While the quiet desertion of the ant-army bureaucracy to the Thieu machine was almost imperceptible to outside observers, the desertion of Ky's supporters in the National Assembly's cash-and-carry lower house was scandalously obvious. Shortly after the October 1967 parliamentary elections were over and the National Assembly convened for the first time since the downfall of Diem, the Thieu and Ky machines had begun competing for support in the lower house. (90) Using money provided by General Loan, Ky had purchased a large bloc of forty-two deputies, the Democratic Bloc, which included Buddhists, southern intellectuals, and even a few hill tribesmen. Since Thieu lacked Ky's "confidential funds," he had allied himself with a small twenty-one-man bloc, the Independence Bloc, comprised mainly of right-wing Catholics from northern and central Vietnam. (91) Both men were paying each of their deputies illegal supplemental salaries of $4,000 to $6,000 a year, in addition to bribes ranging up to $1,800 on every important ballot. (92) At a minimum it must have been costing Ky $15,000 to $20,000 a month just to keep his deputies on the payroll, not to mention outlays of over $100,000 for the particularly critical showdown votes that came along once or twice a year.
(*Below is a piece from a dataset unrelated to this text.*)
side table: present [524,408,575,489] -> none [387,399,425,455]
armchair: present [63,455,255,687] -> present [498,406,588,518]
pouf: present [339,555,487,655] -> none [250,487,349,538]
In May 1968 General Lansdale reported to Ambassador Bunker that "Thieu's efforts . . . to create a base of support in both Houses have been made difficult by Ky's influence among some important senators . . . and Ky's influence over the Democratic Bloc in the Lower House." (93) However, throughout the summer of 1968 Ky's financial difficulties forced him to cut back the payroll, and representatives began drifting away from his bloc.

As Thieu's financial position strengthened throughout the summer, his assistant in charge of relations with the National Assembly approached a number of deputies and reportedly offered them from $1,260 to $2,540 to join a new proThieu faction called the People's Progress Bloc. One deputy explained that "in the last few months, the activities of the lower house have become less and less productive because a large number of deputies have formed a bloc for personal interests instead of political credits." In September The Washington Post reported:

"The "Democratic Bloc," loyal to Vice President Ky, now retains 25 out of its 42 members. Thieu and Ky have been privately at odds since 1966. Thieu's ascendancy over his only potential rival has grown substantively in recent months.

The severe blow dealt to the Ky bloc in the House has not been mentioned extensively in the local press except in the daily Xay Dung (To Construct), which is a Catholic, pro-Ky paper." (94)

These realignments in the balance of political power had an impact on the opium traffic. Despite his precipitous political decline, Air ViceMarshal Ky retained control over the air force, particularly the transport wing. Recently, the air force's transport wing has been identified as one of the most active participants in South Vietnam's heroin smuggling (see pages 187-188). Gen. Tran Thien Khiem, minister of the interior (who was to emerge as a major faction leader himself when he became prime minister in September 1969) and a nominal Thieu supporter, inherited control of Saigon's police apparatus, Tan Son Nhut customs, and the Saigon port authority. However, these noteworthy internal adjustments were soon dwarfed in importance by two dramatic developments in South Vietnam's narcotics trafficthe increase in heroin and morphine base exports destined for the American market and the heroin epidemic among American GIs serving in South Vietnam.